Her decision confirmed, Jennifer sat in the sand in front of the fires and reviewed her plan. She had long ago come up with the idea to feign amnesia about her past and her appearance on the island. A bit cliché, but it would buy time to figure out for sure what year it was and a believable situation to “remember.” On the spur of the moment she also decided to remain mute until she could acclimate to the language and accent of her rescuers—she’d learned as an undercover operative in the thirtieth century that standing out could be deadly.
She waited patiently on the beach, struggling to keep her bubbling expectation under control. Before long the hum of a motor approached from the north and set down on the lagoon.
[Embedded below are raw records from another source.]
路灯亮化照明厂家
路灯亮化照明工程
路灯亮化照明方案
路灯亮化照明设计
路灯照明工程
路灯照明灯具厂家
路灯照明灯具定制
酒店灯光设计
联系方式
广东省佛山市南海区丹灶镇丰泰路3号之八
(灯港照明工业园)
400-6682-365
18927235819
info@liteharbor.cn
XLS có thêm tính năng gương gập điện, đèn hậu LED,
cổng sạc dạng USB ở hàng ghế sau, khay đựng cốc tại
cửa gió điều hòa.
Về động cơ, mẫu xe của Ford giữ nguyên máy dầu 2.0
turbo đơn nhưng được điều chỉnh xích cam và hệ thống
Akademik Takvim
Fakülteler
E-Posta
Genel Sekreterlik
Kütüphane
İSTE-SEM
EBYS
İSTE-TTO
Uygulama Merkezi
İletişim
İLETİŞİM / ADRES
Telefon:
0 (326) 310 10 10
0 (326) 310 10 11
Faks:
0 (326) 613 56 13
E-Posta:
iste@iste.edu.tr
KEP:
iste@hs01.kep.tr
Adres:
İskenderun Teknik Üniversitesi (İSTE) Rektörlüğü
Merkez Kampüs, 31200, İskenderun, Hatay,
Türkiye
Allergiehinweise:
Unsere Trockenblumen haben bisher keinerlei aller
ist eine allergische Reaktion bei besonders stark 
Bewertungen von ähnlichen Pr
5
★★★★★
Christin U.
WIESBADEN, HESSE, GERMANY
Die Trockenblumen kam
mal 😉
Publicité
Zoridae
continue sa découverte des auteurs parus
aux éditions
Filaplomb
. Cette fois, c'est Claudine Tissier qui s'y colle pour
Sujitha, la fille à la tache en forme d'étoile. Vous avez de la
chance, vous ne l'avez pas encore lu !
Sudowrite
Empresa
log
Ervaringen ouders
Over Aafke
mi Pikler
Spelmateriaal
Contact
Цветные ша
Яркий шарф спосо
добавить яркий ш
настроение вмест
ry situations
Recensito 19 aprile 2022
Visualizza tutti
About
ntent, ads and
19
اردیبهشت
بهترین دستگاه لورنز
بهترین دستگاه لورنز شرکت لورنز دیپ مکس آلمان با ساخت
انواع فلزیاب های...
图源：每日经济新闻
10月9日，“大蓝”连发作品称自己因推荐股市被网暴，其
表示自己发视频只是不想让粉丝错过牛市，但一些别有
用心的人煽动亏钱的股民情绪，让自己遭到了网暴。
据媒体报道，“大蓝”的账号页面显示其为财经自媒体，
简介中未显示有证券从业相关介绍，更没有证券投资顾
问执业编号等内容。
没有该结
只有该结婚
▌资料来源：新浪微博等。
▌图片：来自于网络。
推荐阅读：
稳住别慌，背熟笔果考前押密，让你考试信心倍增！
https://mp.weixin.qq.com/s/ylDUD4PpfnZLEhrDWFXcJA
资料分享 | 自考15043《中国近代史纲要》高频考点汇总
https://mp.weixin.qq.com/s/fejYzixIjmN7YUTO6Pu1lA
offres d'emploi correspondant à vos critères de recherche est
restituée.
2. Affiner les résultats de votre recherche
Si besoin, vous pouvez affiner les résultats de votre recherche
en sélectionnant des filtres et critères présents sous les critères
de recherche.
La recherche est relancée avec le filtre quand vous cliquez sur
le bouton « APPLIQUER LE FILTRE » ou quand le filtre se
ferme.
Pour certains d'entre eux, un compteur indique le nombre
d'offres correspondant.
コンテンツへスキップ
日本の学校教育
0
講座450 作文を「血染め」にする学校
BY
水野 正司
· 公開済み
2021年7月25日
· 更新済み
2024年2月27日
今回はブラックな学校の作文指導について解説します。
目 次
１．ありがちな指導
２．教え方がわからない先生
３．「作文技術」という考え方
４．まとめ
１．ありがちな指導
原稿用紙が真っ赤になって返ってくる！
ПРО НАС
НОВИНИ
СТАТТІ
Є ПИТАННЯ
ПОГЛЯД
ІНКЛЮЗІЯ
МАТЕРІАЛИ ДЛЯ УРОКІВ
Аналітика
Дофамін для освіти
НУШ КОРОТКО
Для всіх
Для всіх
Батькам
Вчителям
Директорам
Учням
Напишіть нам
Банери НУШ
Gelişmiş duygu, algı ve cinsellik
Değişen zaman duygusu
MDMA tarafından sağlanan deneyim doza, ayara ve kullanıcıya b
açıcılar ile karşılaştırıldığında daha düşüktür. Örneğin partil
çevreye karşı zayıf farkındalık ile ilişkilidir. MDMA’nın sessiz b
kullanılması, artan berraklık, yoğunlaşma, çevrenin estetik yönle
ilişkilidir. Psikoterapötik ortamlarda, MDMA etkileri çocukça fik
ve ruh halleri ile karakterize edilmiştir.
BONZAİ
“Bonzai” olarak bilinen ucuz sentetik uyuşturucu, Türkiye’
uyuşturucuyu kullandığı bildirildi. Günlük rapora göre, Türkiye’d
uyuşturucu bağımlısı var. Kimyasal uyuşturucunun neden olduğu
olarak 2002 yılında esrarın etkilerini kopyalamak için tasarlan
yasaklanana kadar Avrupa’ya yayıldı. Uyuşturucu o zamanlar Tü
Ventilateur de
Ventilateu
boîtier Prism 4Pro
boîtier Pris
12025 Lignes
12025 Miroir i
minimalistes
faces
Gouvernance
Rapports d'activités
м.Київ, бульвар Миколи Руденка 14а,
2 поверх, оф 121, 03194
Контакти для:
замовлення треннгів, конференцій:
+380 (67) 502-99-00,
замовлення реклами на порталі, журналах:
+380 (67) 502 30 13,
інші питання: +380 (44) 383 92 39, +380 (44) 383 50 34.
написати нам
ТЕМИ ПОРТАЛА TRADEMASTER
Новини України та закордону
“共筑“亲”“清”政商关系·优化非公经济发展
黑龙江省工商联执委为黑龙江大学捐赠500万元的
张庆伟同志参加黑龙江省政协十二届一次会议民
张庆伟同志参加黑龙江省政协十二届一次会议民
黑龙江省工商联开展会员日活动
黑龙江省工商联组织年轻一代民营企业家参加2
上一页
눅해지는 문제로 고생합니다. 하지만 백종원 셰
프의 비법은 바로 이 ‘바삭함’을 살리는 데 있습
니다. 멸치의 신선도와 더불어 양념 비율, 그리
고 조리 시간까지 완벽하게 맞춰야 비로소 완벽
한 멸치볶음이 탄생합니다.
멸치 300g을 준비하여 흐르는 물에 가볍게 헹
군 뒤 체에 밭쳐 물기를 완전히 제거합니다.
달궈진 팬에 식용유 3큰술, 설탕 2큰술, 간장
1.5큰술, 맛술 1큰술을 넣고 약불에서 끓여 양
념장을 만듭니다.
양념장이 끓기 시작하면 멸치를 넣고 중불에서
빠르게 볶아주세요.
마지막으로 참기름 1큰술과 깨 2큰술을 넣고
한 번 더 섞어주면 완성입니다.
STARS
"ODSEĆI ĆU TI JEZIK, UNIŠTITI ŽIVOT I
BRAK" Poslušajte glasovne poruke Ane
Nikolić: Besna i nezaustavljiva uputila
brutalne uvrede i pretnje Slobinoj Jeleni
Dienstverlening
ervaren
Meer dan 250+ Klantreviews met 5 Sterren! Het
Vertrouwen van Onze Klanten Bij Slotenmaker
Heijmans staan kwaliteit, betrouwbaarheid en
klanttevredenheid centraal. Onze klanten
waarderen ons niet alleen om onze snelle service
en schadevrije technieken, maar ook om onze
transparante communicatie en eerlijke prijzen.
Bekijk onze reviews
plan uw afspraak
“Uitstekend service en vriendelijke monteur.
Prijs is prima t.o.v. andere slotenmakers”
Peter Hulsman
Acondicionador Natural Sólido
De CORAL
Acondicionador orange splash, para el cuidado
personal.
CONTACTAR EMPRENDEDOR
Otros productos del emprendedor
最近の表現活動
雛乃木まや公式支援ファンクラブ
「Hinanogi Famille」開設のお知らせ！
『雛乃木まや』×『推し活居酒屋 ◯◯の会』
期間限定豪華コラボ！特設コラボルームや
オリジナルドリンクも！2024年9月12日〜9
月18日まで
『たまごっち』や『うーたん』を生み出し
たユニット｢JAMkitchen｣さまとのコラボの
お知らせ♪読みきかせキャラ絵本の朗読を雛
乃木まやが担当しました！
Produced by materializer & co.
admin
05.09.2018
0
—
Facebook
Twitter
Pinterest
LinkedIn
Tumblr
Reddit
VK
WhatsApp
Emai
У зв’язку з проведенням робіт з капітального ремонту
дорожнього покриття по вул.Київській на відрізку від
Then the great noise approached the west end of Moruroa by taxiing to well-protected anchorage near her camp. After what seemed a very long time, a small inflatable boat came into view. Grinning at the sight, she allowed her joy to overtake her as she waved exuberantly to the first individual she would meet in the twenty-first century.
CHAPTER 4
First Contact
With the Albatross safely anchored in waters in the western end of the lagoon, Marty tossed the folded Zodiac overboard. While electric pumps filled the inflatable boat with air, he addressed the crew.
“Change of plans. Our little venture just became a search and rescue mission.”
“What do we do then?” Lacy Wu asked. The petite young woman’s long black hair sat in a messy bun on top of her head as she slathered her pale skin with sunscreen.